Their first purchases were by Picasso and by Matisse, but in the late 1960s, they switched to postmodern American art. Their timing was right. It was still a buyer’s market for the New York school works they sought out — Jackson Pollock, Mark Rothko, Jasper Johns, Frank Stella, Roy Lichtenstein, Clyfford Still, Claes Oldenburg, Robert Rauschenberg and Andy Warhol.
Their collection eventually grew to 1,400 works, worth hundreds of millions. It was loaned to museums, displayed in the halls of Saga Corp. and hung on the walls of their own home, which they offered up for tours. One of the most important Pollock drip paintings, “Lucifer,” from 1947, hung for years above the bed of their daughter, Mary Patricia “Putter” Anderson Pence.
Their collection was showcased in the major exhibition “Celebrating Modern Art: the Anderson Collection,” which ran from 2000 to 2001 at the San Francisco Museum of Modern Art.
Neal Benezra, director of SFMOMA, described donations from the Andersons as “foundational works in our collection,” including pieces by Johns, Lichtenstein and Robert Indiana. For instance, a donated work by Rauschenberg became the centerpiece of a definitive holding of the artist’s work at SFMOMA.
Benezra also credited the Andersons with helping launch his career, when he was a doctoral student at Stanford and was hired as their private curator in 1980.
“They trained me for a museum career and were instrumental in helping me get my first job as a museum curator at the Des Moines Arts Center,” Benezra said. “Moo was a lovely, generous and thoughtful person, and we will miss her.”
The Anderson Graphic Arts Collection has 761 works on paper and a designated gallery at the de Young Museum.

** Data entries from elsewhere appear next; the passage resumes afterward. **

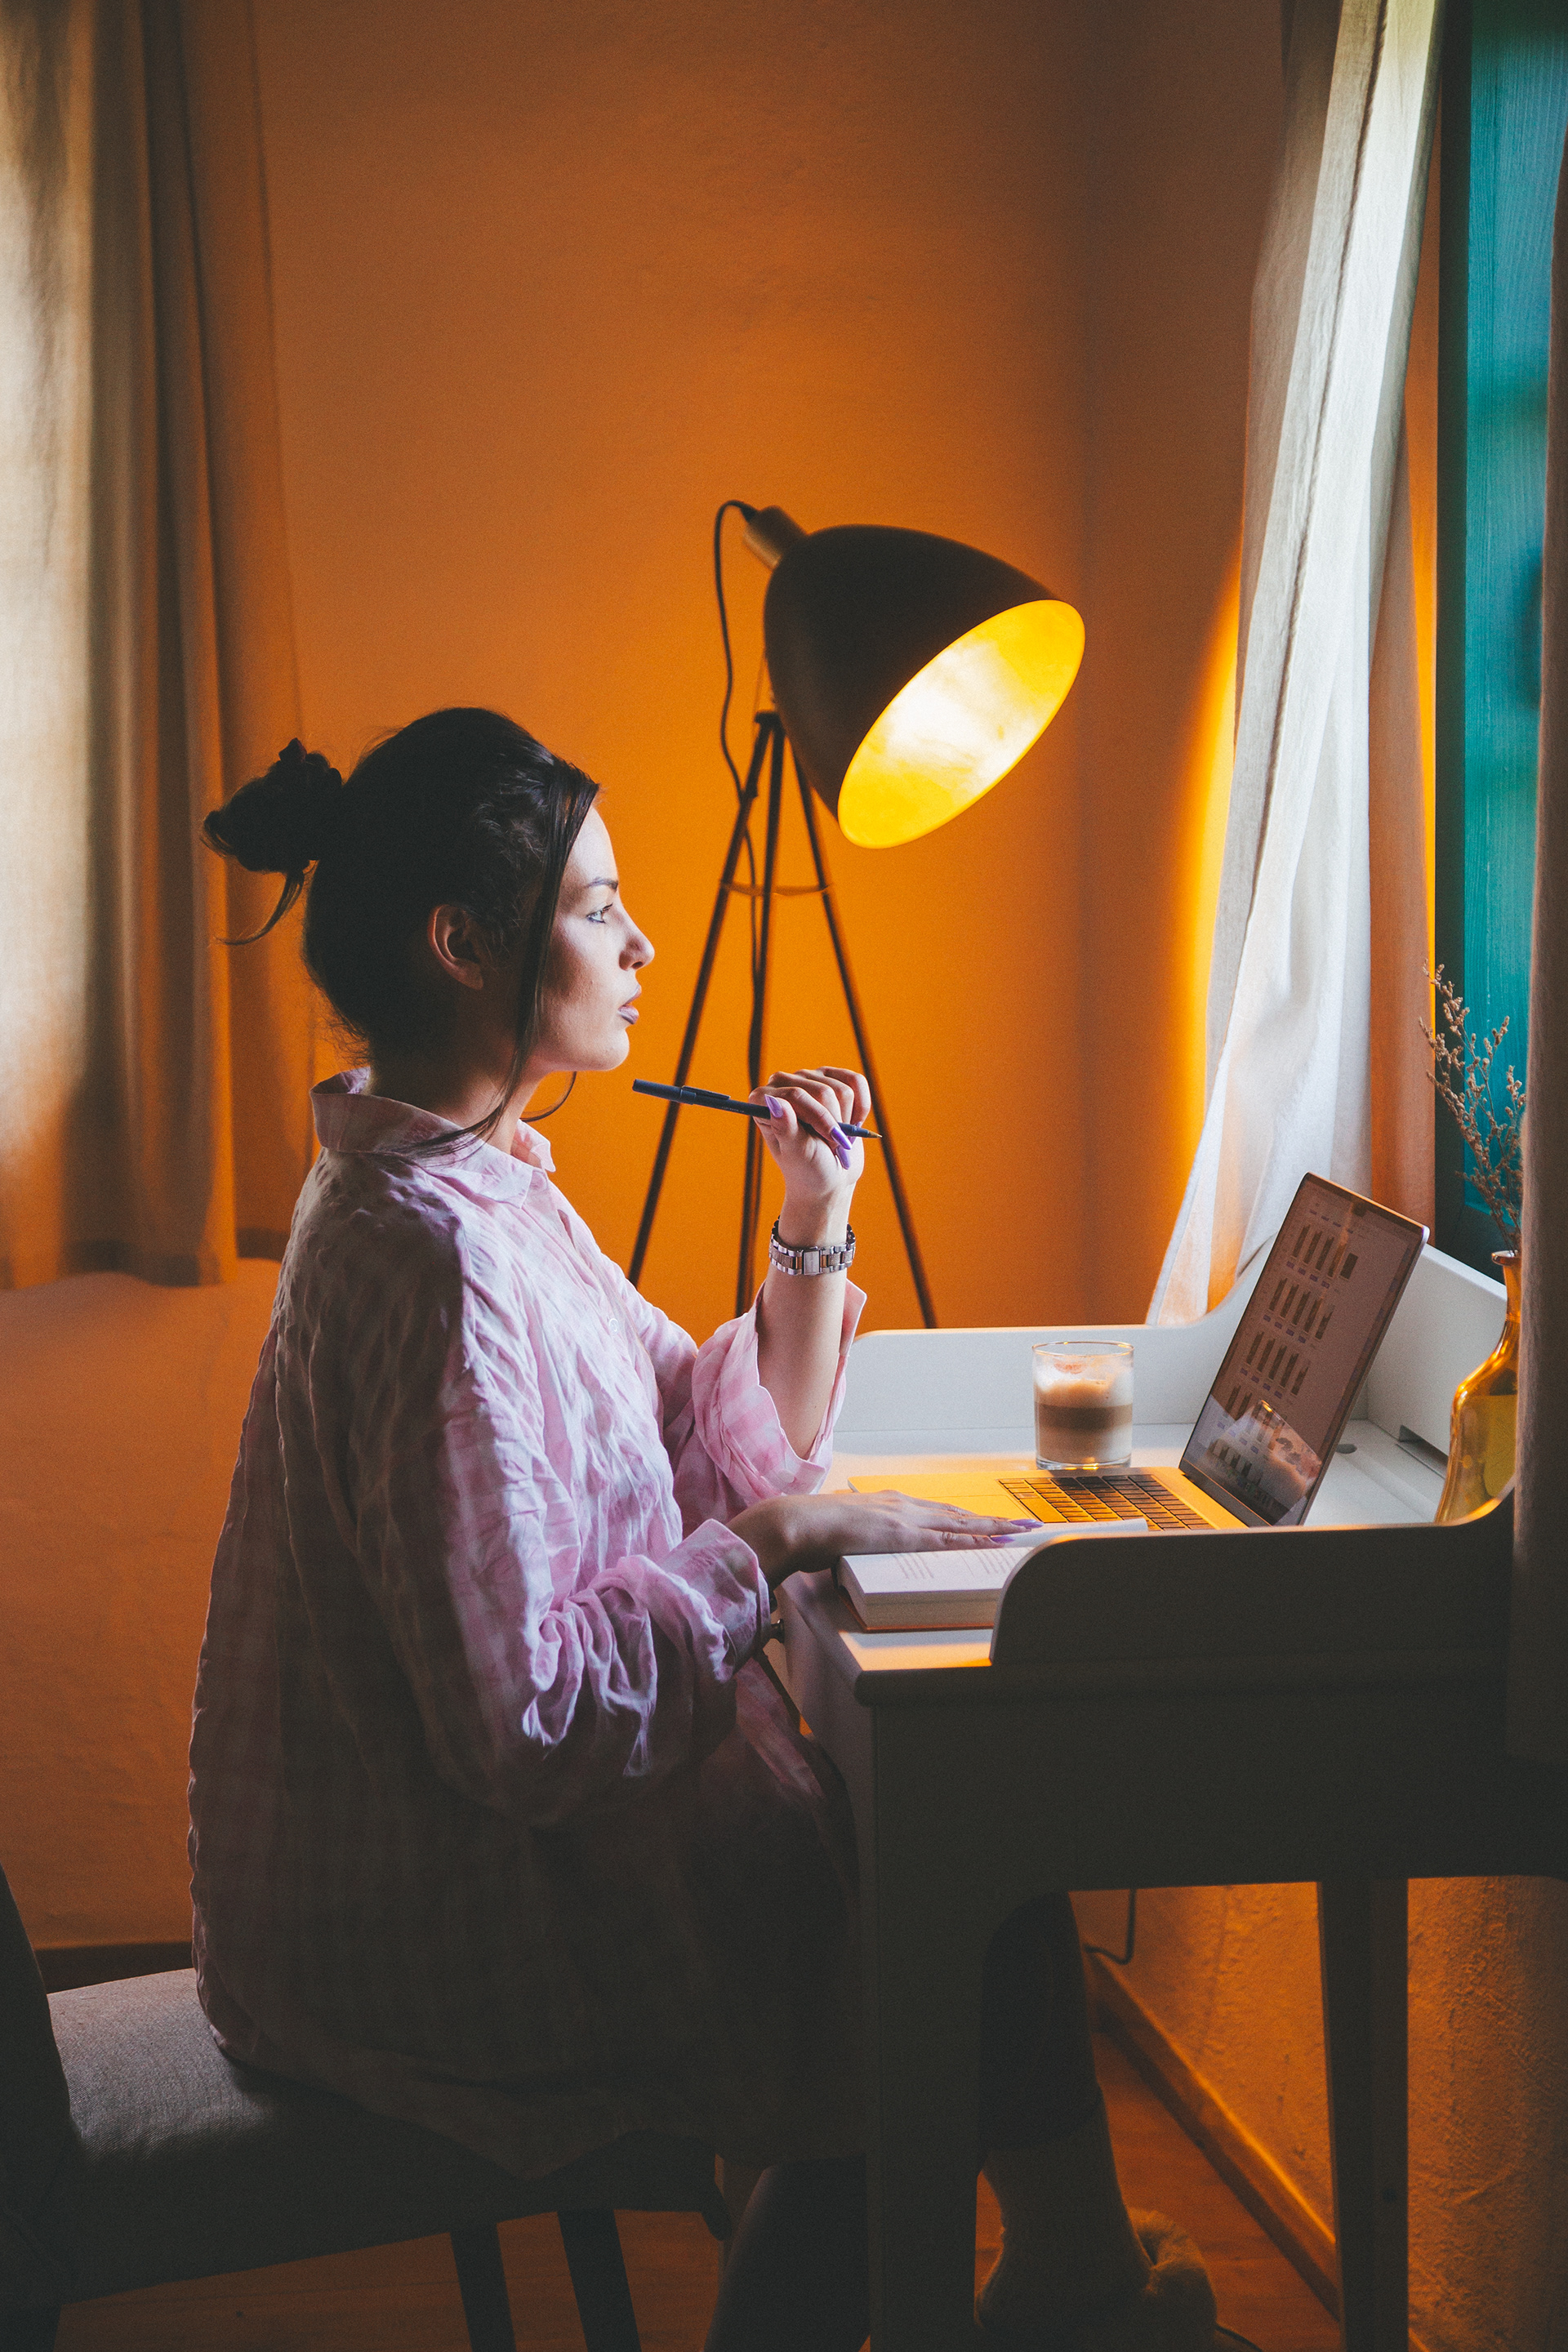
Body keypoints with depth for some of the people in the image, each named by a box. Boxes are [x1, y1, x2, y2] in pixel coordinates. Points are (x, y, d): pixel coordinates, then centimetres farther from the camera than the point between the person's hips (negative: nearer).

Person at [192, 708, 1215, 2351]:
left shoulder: (479, 1183, 7)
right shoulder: (433, 1252, -26)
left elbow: (734, 1452, 12)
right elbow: (520, 1723, -29)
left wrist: (815, 1226, 0)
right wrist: (776, 1538, -18)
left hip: (457, 1848, 9)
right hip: (445, 1936, -9)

Moo Anderson’s philosophy was “to enjoy art it must be shared,” Linetzky said, and that was a primary impetus behind gifting the collection to Stanford. The best 121 pieces, including works by Pollock, Richard Diebenkon,Wayne Thiebaud, Willem de Kooning and Stella, were donated to open the Anderson Collection in 2014 in a building that was paid for by Stanford and private donors.
Moo Anderson was also part-owner of 3EP, an art publishing workshop in Palo Alto, and volunteered at Sacred Heart Schools in Atherton and St. Francis Center of Redwood City, which provides aid to the poor. In later years, she taught children atArt in Action, a Menlo Park nonprofit.

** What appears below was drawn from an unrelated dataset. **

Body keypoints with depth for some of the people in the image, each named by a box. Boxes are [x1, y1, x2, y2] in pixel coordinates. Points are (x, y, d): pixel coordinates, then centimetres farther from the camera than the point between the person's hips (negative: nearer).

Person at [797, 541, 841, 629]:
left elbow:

She was also a golfer who belonged to the Sharon Heights Golf & Country Club and recorded three holes-in-one, according to Devin Pence.

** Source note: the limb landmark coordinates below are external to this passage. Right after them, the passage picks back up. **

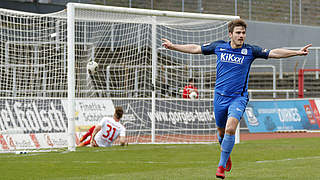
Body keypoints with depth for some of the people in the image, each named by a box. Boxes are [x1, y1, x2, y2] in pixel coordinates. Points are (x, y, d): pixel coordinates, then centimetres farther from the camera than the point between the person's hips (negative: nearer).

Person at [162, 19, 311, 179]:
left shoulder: (250, 51, -4)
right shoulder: (219, 46, 1)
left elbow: (274, 53, -9)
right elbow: (195, 49, 11)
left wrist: (297, 52, -18)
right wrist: (173, 46, 12)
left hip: (238, 98, -2)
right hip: (220, 96, 3)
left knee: (230, 129, -22)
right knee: (221, 131, 13)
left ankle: (221, 166, -11)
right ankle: (226, 156, 44)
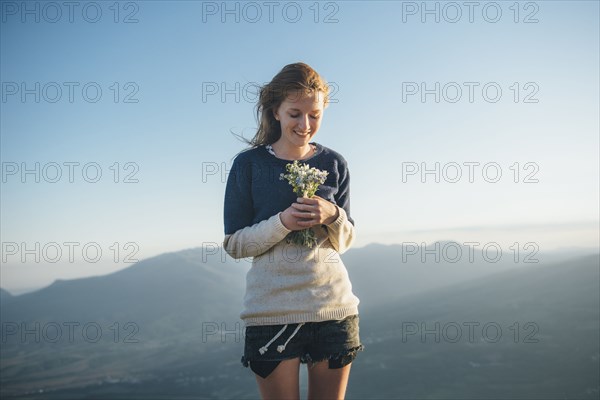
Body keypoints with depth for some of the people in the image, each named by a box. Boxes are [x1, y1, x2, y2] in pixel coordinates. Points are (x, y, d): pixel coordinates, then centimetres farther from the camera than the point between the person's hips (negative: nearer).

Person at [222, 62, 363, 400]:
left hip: (334, 307, 3)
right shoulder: (249, 164, -2)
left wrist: (333, 216, -12)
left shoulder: (335, 164, 5)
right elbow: (234, 244, -2)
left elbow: (345, 242, 10)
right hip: (272, 309, -2)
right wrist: (282, 223, -18)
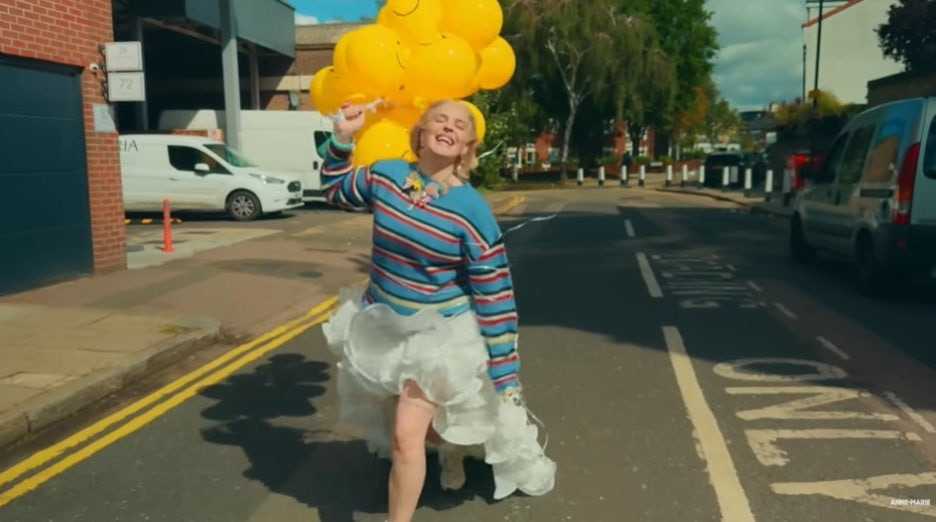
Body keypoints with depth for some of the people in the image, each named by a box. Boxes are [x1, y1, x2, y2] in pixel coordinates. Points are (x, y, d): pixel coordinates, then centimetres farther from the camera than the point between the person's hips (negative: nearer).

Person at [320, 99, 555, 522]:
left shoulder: (471, 209, -22)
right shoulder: (385, 175, -9)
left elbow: (494, 296, -18)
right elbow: (335, 190, 14)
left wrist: (506, 378, -17)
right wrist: (342, 138, -2)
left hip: (439, 334, -5)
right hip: (381, 326, 6)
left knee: (407, 435, -9)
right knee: (391, 421, 24)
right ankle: (450, 446, 56)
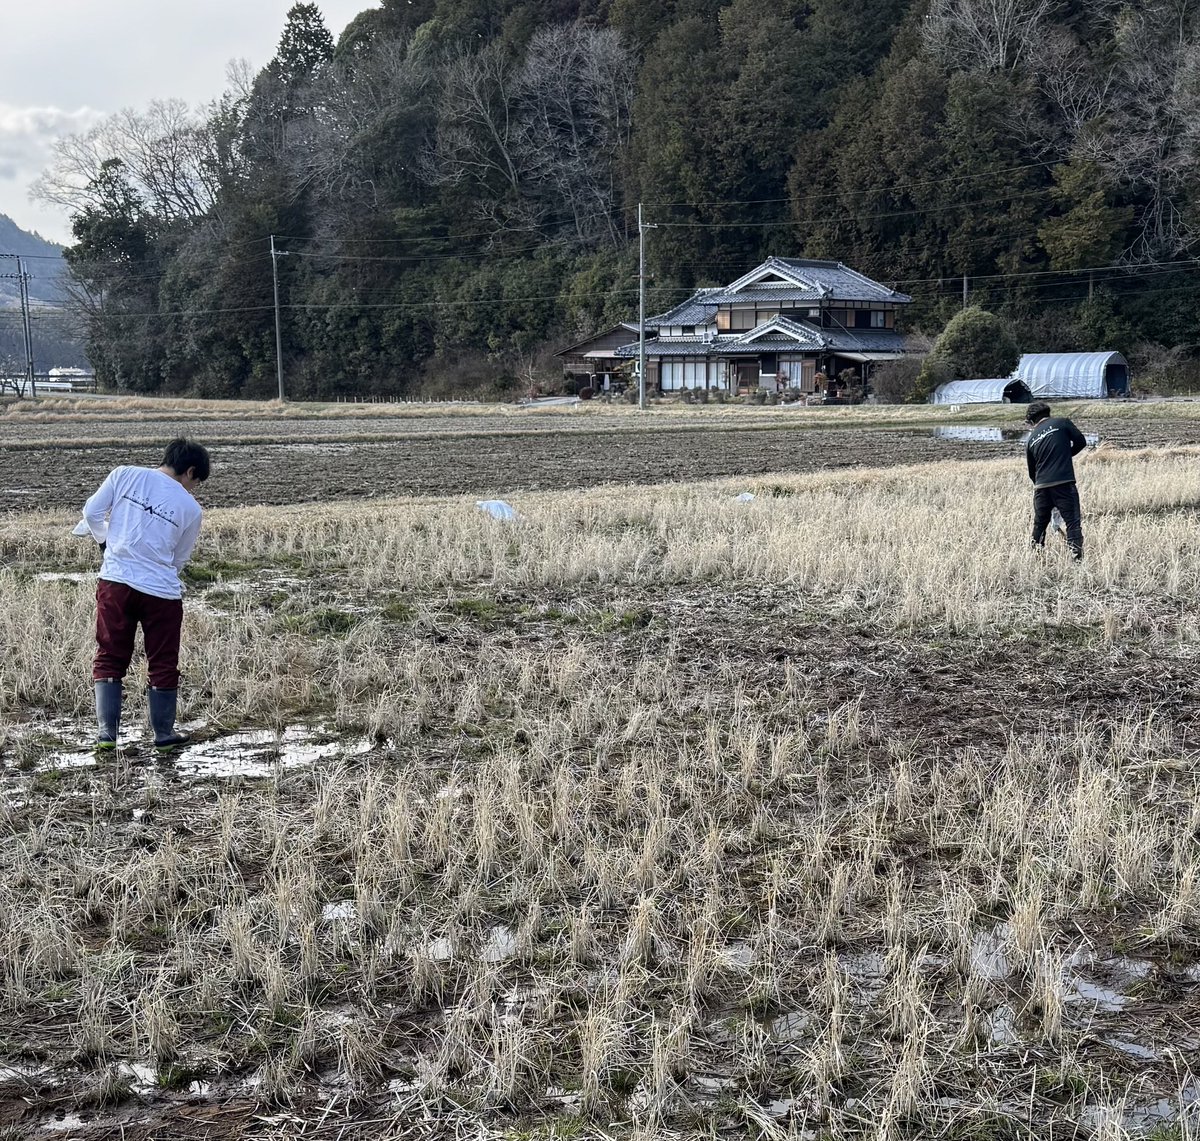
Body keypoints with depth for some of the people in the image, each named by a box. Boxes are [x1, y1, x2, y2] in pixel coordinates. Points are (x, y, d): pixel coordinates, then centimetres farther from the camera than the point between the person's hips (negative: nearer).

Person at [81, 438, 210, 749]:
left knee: (109, 659, 12)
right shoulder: (191, 508, 2)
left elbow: (92, 513, 4)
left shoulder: (124, 475, 3)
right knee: (163, 665, 12)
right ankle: (164, 733, 22)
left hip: (115, 582, 2)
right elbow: (179, 560, 8)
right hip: (161, 592, -1)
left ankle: (107, 733, 9)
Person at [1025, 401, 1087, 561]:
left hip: (1041, 487, 4)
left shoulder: (1031, 439, 15)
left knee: (1039, 524, 18)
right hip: (1064, 483, -3)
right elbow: (1080, 441, 2)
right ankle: (1077, 557, -10)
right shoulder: (1061, 423, 4)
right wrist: (1065, 455, 18)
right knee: (1073, 522, -1)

The Andersons were often honored by museums but never showy. The closest they would come was driving their white 1979 Volkswagen Beetle with the top down in the annual July 4 parade at their vacation home in Glenbrook, on the Nevada side of Lake Tahoe.
“她是一个容易发怒的女人与一个巨大的心脏,”她哒ughter, Putter Pence, said by email. “Always eager to embrace new artists and still collecting art until the day she died.”
Moo Anderson served on the board of the Anderson Collection and regularly dropped in for visits or to attend programs until her death. Most recently, she attended the fifth-anniversary celebration of the Anderson Collection on Sept. 20. As always, she played down her own importance.
“It was always a capital A for Art and a small a for Anderson,” Linetzky said. “She was humble, generous, kind and witty.”
Survivors include daughter PutterPence andand grandaughter Devin Pence, both of Los Angeles. A memorial Mass will be private.
Donations in Moo Anderson’s name may be made to St. Francis Center, 151 Buckingham Ave., Redwood City, CA 94063.